Why is this important in a distributed system? Because, to paraphrase Joe Armstrong, distributed systems are messy. Imagine an Erlang-like distributed system that's statically typed. In order for such a system to work effectively, all nodes in the system must have the exact same code loaded and therefore have a universal consensus on what the types in the system are. This has huge implications on the theoretical properties on such a system. In order for a distributed system to agree on the nature of all types, it must be consistent.

However, if you're familiar with the CAP theorem, you may recognize the inherent problem this may cause. The CAP theorem gives you three options: a consistent fault-tolerant system, a highly available fault-tolerant system, or a consistent highly available system which breaks at the first sign of a fault. Only two of these options provide the consistency needed to ensure universal agreement on the types in the system such that automatic marshaling/unmarshaling of static types is even possible. In a distributed system, you either must give up universal agreement on the types, or sacrifice availability.

To quote Joe again, distributed systems are composed of parts which are "growing and changing all the time" with "parts may be temporarily inconsistent." While there aren't any guarantees that distributed systems built around dynamic type systems will work, inconsistent statically typed systems with disagreements about types are guaranteed not to work. Dynamic systems not only provide the possibility that your system may continue to function with different versions of the code loaded at the same time, but the ability for the programmer to plan for this contingency and offer ways to mitigate it. It's possible this may result in errors, but it may work, whereas incompatible type definitions are universally guaranteed to create errors. In a distributed environment, dynamic type systems provide extensibility, whereas static type systems actively seek to preclude it.

Something I've seen time and time again in systems like SOAP and even Thrift and Protocol buffers is attempts by programmers to escape the constraints of the type system, which almost universally fall into proprietary ways to store key/value pairs. One SOAP API I'm working with now provides "Maps" with "Entry" tags that have a key attribute and an associated value. Another implementation provides an array of "NameValuePair" objects. These solutions seem ugly, but in my opinion, their intentions are not. These are people seeking to extend running systems without the need to completely redefine the protocol. That's very much a practical concern.

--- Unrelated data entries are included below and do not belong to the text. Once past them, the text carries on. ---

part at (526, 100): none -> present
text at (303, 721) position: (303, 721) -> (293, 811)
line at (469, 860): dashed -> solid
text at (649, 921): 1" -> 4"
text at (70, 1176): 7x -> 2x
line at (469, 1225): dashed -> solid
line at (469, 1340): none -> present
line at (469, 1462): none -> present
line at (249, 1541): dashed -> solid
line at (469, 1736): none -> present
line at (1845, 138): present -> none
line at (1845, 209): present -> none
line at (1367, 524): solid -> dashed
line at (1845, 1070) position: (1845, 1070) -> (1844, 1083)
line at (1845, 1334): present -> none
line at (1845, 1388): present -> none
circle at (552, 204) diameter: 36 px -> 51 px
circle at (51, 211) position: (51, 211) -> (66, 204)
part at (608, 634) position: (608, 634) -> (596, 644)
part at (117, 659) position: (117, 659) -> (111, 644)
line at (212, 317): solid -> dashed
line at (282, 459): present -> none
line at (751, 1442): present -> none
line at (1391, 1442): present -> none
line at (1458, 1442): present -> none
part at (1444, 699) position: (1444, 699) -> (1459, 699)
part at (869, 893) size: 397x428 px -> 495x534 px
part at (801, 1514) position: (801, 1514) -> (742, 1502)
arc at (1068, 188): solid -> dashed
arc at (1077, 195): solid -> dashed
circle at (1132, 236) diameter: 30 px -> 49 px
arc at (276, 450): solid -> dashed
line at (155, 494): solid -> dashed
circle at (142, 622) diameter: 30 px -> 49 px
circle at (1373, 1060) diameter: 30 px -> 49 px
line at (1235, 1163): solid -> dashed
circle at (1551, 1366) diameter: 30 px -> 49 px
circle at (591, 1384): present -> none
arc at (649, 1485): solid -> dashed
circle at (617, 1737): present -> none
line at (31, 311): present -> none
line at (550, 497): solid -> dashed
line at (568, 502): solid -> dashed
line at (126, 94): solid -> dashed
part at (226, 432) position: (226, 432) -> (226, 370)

Distributed Applications Must Be Flexible

In order for distributed programming to work effectively, nodes need to be able to call functions on each other without the need for programmers to write custom marshaling/demarshaling code for each type. The marshaled data needs to work extensibly, so that nodes running different versions of the code can still talk to each other in a forwards and backwards compatible manner.

Protocols will change over time. Older versions of the code need to work with a newer protocol, and vice versa, older versions of the protocol need to work with newer code. Nodes should be upgraded as practicality dictates. Perhaps your system administrator begins an upgrade and you lose access to a datacenter, because a janitor at your upstream ISP spilled a bucket of mopwater all over their datacenter's raised floor and caused a huge electrical disaster. Now your distributed application is running two different versions of the code, and it's suffered a network partition. Does this mean it should just break when the network partition is fixed?

Erlang has shown us it's possible to recover from these kinds of conditions. Even when we can't change code atomically across the entirety of a distributed application, it should still continue to operate without breaking. Distributed systems should be able to grow and change all the time without rigid boundaries.